- _CONSIGNE 1_:
Veuillez recopier fidèlement le passage de l’extrait sur l’école, depuis « L’école semble particulièrement » jusqu’à « de l’Éducation nationale. » inclus.
- _CONSIGNE 2_:
D’après l’extrait sur l’école, de qui dépend le secteur périscolaire ?

- _EXTRAIT DU TEXTE_:
============================================================
L’école semble particulièrement débordée par les pressions communautaristes… a-t-elle les moyens de lutter ?
C’est très difficile de porter un diagnostic d’ensemble, car les situations sont extrêmement contrastées : dans la grande majorité des établissements, le sujet n’existe pas ou de façon résiduelle. En revanche, dans les établissements situés dans les zones que je viens de citer, le quotidien est en effet parfois éprouvant. Cela étant, tant au niveau des équipes pédagogiques que des services académiques, j’ai l’impression qu’on a fait beaucoup de progrès dans la détection, le signalement et le traitement. Il reste deux points à mon avis perfectibles : la formation des personnels enseignants et non enseignants, qui reste insuffisante ; et le suivi du secteur périscolaire, qui dépend d’ailleurs des municipalités et non de l’Éducation nationale.
============================================================
- _MATÉRIEL FOURNI_:

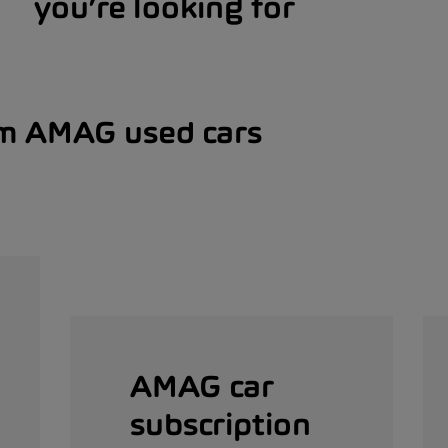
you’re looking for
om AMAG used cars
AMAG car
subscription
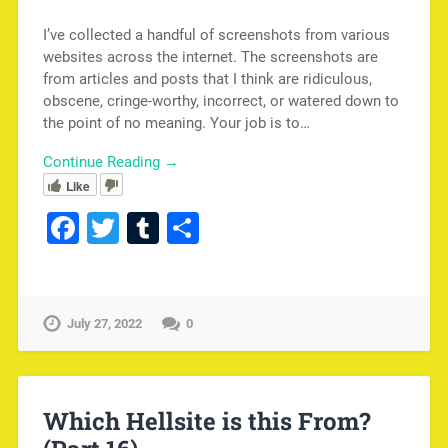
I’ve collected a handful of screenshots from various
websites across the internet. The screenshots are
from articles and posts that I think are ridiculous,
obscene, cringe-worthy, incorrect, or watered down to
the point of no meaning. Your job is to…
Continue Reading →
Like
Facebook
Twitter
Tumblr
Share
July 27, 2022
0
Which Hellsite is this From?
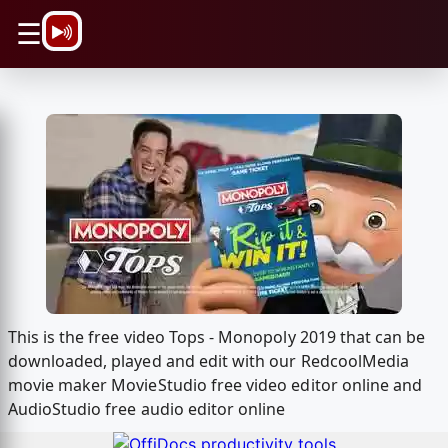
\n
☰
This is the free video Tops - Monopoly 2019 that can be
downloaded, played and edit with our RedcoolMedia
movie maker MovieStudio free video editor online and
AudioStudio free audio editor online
============================================================
- _RÉPONSE 1_:
L’école semble particulièrement débordée par les pressions communautaristes… a-t-elle les moyens de lutter ?
C’est très difficile de porter un diagnostic d’ensemble, car les situations sont extrêmement contrastées : dans la grande majorité des établissements, le sujet n’existe pas ou de façon résiduelle. En revanche, dans les établissements situés dans les zones que je viens de citer, le quotidien est en effet parfois éprouvant. Cela étant, tant au niveau des équipes pédagogiques que des services académiques, j’ai l’impression qu’on a fait beaucoup de progrès dans la détection, le signalement et le traitement. Il reste deux points à mon avis perfectibles : la formation des personnels enseignants et non enseignants, qui reste insuffisante ; et le suivi du secteur périscolaire, qui dépend d’ailleurs des municipalités et non de l’Éducation nationale.

- _RÉPONSE 2_:
Des municipalités, et non de l’Éducation nationale.